This ruling could have a profound impact on all public-private partnerships, according to the following analysis by Lionel Egypt, Sarah McGibbon and Yana van Leeve from legal firm Cliffe Dekker Hofmeyr.
In 2012 SASSA entered into a contract with Cash Paymaster Services (CPS) for the payment of social grants to beneficiaries after being awarded a tender to do so. The award of the tender was declared invalid by the court in 2013; however, the order of invalidity was suspended pending a determination of a just and equitable remedy.
In 2014, in “AllPay Consolidated Investment Holdings (Pty) Ltd and Others v Chief Executive Officer of the South African Social Security Agency and Others 2014 (4) SA 179 (CC)” (Allpay 2) the court declared the contract concluded with CPS invalid and ordered the tender process to be re-run with no disruption to the payment of existing social grants to beneficiaries.
In doing so, the court maintained its jurisdiction to supervise the matter and suspended the declaration of invalidity pending a decision by Sassa to award a new tender.
In coming to its conclusion in AllPay 2, the court made the significant finding that as CPS had undertaken a constitutional obligation and was performing a public power under the constitution, it too is considered to be an organ of state in fulfilment of those obligations.
This finding was made notwithstanding the fact that CPS is a private company.

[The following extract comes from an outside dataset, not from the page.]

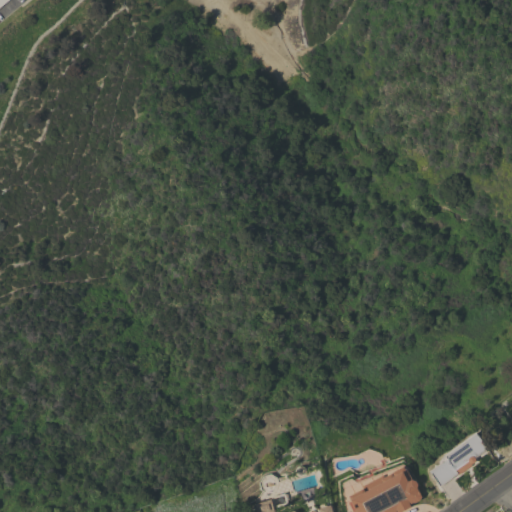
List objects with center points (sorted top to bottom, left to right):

The 2017 Sassa hearing reiterated the import of this finding in an exchange between the justices of the court and counsel for CPS. In this exchange, the court – primarily through Chief Justice Mogoeng – explored the possibility of stepping into the commercial arrangement between Sassa and CPS and going beyond the terms of the contract between the two parties.
The court put it to counsel that it may be in a position to authorise CPS to fulfil its constitutional obligations beyond 31 March 2017 (when the current contract expires) even without a new contract having been agreed and despite the fact that it will not be commercially beneficial to CPS to do so.

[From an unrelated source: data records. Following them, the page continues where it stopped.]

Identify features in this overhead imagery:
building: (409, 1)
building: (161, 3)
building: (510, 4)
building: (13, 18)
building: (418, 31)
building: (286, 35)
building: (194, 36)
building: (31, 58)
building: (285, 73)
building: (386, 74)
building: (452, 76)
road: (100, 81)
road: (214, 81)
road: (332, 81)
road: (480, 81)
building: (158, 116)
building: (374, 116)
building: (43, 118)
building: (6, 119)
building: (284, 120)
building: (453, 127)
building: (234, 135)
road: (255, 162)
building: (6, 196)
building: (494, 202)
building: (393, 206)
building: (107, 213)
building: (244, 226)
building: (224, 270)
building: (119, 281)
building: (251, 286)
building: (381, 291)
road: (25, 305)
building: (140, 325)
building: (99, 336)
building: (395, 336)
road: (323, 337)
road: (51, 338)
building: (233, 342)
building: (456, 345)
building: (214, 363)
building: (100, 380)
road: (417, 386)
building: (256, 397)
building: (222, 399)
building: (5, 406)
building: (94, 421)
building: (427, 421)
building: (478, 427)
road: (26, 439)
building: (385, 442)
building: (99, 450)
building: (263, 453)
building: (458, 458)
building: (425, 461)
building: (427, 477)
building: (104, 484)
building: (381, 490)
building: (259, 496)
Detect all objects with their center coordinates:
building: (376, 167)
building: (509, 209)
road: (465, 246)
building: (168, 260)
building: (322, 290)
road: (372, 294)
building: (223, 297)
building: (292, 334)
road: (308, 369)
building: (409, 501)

The manner in which the Sassa/CPS saga is currently unfolding (the highlighted debate in particular) together with the finding in AllPay 2 could mean that private sector companies tendering for public sector work may get more than they bargained for when awarded a tender.
It is crucial to bear in mind that where a private company is awarded a tender in which it will perform public functions under a public power – such as the payment of social grants or the supply of prepaid electricity meters – it will be treated as an organ of state in respect of those functions and powers. The judgment issued by the Court in the current matter should provide useful further guidance on this issue.
Private sector clients would therefore be well-advised to seek guidance and advice regarding the obligations they intend to undertake in terms of tenders.